Mas felizmente nem todos os grandes escritores tiveram ou têm esta postura na vida, muitos são ou foram tão bons na obra como nas suas vidas.
Não me parece que tenha sido o caso de Saramago.
Alguém refere (a menos que seja como curiosidade) que Newton era intratável, que Fermat (como juiz) decerto enviou muita gente para a fogueira ou que Mozart (pelo menos em jovem)adorava assistir a enforcamentos?
O que sucede é que, muitas vezes, separar a OBRA da PESSOA só se consegue com o tempo.

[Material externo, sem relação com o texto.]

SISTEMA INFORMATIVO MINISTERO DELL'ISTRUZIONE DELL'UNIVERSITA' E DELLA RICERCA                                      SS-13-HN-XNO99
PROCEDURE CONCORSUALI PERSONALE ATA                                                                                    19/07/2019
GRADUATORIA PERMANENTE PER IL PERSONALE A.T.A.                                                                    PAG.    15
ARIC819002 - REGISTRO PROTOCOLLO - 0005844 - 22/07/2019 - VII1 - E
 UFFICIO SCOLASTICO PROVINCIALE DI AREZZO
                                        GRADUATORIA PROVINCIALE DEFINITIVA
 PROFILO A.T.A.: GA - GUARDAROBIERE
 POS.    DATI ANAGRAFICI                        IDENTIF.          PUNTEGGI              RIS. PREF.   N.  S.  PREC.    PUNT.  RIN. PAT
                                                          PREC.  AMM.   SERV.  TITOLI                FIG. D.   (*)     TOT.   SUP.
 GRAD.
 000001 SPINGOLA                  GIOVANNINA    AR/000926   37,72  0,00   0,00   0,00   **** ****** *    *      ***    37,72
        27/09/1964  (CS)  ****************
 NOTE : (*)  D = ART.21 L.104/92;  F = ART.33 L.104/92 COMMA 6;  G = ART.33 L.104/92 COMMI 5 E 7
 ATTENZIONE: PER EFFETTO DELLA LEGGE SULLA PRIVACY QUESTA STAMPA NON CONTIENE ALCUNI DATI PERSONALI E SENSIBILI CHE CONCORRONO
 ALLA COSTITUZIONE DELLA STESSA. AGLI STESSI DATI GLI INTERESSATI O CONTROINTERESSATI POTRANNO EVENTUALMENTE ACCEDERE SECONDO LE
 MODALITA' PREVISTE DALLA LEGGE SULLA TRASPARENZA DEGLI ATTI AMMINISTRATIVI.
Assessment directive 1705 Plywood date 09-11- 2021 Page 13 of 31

Sendo Saramago uma pessoa muito comprometida ideologicamente, é natural que os seus contemporâneos valorizem demasiado o aspecto pessoal (político, religioso, etc) em detrimento da sua obra literária.
Como digo, será o tempo a resolver esse conflito - quando exista.
Até concordo com o Carlos. O tempo o dirá... e a história não se debruçará sobre o carácter, o temperamento do homem, mas sim sobre a sua obra embora não se possa desassociar completamente uma coisa da outra, obviamente. Mas os seus contemporâneos que o conheceram de perto ou de longe, que leram ou ouviram as suas ideias, as suas opiniões, os seus comentários provocadores e polémicos, desrespeitosos até, cujos percursos profissionais foram interrompidos ou desviados (como o que lemos nesta crónica), esses nem o tempo lhes apagará da memória o seu descontentamento. A sua obra (da qual não sou apreciadora, embora perante tudo o que se escreveu sobre este escritor me induza a tentar de novo, já numa faixa etária diferente), perdurará por muito tempo. Quanto? Ninguém sabe. Uma geração, duas ... Poderá acontecer, perfeitamente, que chegue a uma altura em que se considere que José Saramago teve a sua época e outros escritores ocuparão esse espaço...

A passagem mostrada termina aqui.